Poetry. Graham Foust has written a gorgeously subversive field guide to the inner life, the poet's life--an anthem, if you will, to a borderless country, unbound from assumption. Brace yourself for the shock of recognition.--Dawn Raffel On A Mouth in California: Since so much of Foust's work is a declaration of what he likes, embraces, and wants to incorporate into his corpus--that is, his body--these poems instruct the reader to become what you like so you can like what you are. And they mark Foust as one of the best erotic poets writing now.--Ange Mlinko in The Nation
Necessary Stranger, Graham Foust's third book, offers agile poems of dread and humor. Robert Creeley writes, "These poems move in close to luxuriant circles, round and round each particular syllable, neither hurrying nor dragging behind—just there. At times there seems an almost physical presence to them, a third dimension, which is substance."

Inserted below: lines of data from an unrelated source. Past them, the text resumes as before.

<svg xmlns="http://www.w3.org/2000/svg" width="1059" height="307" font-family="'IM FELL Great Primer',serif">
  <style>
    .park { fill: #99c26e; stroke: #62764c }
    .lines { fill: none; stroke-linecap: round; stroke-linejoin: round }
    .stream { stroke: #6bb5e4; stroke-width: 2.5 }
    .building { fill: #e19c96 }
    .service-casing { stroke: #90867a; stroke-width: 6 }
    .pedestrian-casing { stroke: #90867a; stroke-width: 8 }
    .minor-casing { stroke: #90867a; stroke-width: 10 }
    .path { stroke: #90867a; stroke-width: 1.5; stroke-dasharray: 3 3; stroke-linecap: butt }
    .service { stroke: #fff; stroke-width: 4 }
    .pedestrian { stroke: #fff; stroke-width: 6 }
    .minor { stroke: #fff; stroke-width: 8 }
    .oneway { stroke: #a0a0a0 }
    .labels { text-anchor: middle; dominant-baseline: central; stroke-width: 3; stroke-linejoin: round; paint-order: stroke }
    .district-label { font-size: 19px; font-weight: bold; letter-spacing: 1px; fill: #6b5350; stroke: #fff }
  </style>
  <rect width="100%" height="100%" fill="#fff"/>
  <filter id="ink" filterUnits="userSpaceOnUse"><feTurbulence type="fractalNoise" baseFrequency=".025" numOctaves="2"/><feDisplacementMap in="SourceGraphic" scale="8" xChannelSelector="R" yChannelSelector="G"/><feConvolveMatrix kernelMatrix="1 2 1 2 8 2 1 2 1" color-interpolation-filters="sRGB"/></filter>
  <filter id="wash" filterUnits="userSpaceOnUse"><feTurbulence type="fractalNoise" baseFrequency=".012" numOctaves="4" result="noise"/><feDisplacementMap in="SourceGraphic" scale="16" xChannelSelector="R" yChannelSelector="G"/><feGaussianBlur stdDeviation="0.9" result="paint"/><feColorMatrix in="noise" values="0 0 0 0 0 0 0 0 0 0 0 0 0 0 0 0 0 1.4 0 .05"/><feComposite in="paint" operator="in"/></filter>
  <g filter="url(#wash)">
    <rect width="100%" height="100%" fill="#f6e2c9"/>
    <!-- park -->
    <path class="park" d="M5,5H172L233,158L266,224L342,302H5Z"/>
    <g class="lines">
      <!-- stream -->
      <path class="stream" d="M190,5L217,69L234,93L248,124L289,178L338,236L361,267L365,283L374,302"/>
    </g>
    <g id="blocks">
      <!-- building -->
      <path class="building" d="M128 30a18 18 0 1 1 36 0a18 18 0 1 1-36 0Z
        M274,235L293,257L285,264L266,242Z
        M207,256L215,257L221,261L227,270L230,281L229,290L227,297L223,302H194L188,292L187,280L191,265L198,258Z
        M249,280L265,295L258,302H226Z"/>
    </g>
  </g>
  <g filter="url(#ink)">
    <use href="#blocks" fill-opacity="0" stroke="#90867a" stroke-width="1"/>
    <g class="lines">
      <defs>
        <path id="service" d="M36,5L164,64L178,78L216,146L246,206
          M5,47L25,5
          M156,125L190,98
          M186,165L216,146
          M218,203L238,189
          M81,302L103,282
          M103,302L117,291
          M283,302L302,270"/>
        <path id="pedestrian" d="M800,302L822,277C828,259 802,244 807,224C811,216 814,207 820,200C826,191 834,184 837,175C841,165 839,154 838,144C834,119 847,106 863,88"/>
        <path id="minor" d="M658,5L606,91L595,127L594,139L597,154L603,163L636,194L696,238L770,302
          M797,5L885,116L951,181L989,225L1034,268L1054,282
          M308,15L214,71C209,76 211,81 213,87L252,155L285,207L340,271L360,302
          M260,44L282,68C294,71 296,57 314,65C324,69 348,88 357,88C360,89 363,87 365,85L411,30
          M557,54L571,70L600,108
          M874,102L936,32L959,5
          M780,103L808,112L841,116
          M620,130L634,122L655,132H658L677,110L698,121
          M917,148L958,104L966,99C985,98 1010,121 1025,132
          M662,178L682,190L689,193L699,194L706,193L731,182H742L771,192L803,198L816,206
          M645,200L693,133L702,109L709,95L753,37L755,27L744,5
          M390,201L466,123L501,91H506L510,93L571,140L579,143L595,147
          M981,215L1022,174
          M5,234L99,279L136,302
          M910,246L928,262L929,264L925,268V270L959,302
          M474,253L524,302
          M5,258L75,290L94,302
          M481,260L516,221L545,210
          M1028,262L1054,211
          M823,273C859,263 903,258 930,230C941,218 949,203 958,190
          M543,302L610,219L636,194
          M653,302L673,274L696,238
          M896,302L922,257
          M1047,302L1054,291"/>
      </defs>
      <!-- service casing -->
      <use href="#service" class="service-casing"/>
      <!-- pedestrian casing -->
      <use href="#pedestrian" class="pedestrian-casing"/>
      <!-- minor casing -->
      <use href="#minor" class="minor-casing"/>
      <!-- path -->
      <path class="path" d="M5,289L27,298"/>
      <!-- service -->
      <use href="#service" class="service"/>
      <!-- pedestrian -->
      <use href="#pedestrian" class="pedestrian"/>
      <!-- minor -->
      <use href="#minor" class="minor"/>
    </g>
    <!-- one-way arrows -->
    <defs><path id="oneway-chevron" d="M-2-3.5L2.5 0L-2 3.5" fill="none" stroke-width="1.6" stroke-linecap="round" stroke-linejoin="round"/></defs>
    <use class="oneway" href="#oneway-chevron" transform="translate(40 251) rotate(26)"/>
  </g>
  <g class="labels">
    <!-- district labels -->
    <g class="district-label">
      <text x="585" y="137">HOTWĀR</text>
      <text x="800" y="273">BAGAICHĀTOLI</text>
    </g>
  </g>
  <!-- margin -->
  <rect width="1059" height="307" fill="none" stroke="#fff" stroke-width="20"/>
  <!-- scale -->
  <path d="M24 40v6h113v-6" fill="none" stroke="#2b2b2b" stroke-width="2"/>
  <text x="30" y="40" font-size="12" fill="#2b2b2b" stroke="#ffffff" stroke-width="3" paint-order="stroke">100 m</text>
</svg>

The Feminine Sublime provides a new and startling insight into the modes and devices employed in the creation of women's fiction since the eighteenth century. Barbara Claire Freeman argues that traditional theorizations of the sublime depend upon unexamined assumptions about femininity and sexual difference, and that the sublime could not exist without misogynistic constructions of "the feminine." Taking this as her starting point, Freeman suggests that the "other sublime" that comes into view from this new perspective not only offers a crucial way to approach representations of excess in women's fiction, but allows us to envision other modes of writing the sublime. Freeman reconsiders Longinus, Burke, Kant, Weiskel, Hertz, and Derrida while also engaging a wide range of women's fiction, including novels by Chopin, Morrison, Rhys, Shelley, and Wharton. Addressing the coincident rise of the novel and concept of the sublime in eighteenth-century European culture, Freeman allies the articulation of sublime experience with questions of agency and passion in modern and contemporary women's fiction. Arguments that have seemed merely to explain the sublime also functioned to evaluate, domesticate, and ultimately exclude an otherness that is almost always gendered as feminine. Freeman explores the ways in which fiction by American and British women, mainly of the twentieth century, responds to and redefines what the tradition has called "the sublime." This title is part of UC Press's Voices Revived program, which commemorates University of California Press's mission to seek out and cultivate the brightest minds and give them voice, reach, and impact. Drawing on a backlist dating to 1893, Voices Revived makes high-quality, peer-reviewed scholarship accessible once again using print-on-demand technology. This title was originally published in 1996. The Feminine Sublime provides a new and startling insight into the modes and devices employed in the creation of women's fiction since the eighteenth century. Barbara Claire Freeman argues that traditional theorizations of the sublime depend upon u
It's possible to be an experimental humanist.